_ASSIGNMENT_: Every line of the listing below should be written out exactly, minus its pictures.

_DATASET_:
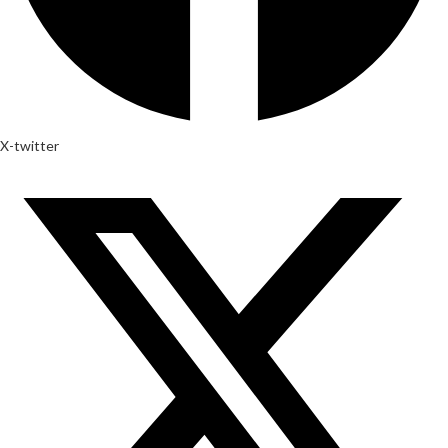
X-twitter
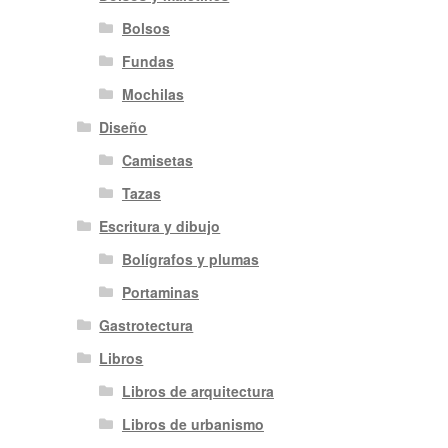
Bolsos
Fundas
Mochilas
Diseño
Camisetas
Tazas
Escritura y dibujo
Bolígrafos y plumas
Portaminas
Gastrotectura
Libros
Libros de arquitectura
Libros de urbanismo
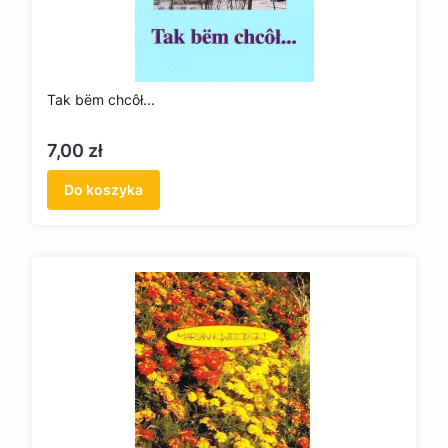
Tak bëm chcôł...
Cena
7,00 zł
Do koszyka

_REPLY_:
X-twitter
Bolsos
Fundas
Mochilas
Diseño
Camisetas
Tazas
Escritura y dibujo
Bolígrafos y plumas
Portaminas
Gastrotectura
Libros
Libros de arquitectura
Libros de urbanismo
Tak bëm chcôł...
Cena
7,00 zł
Do koszyka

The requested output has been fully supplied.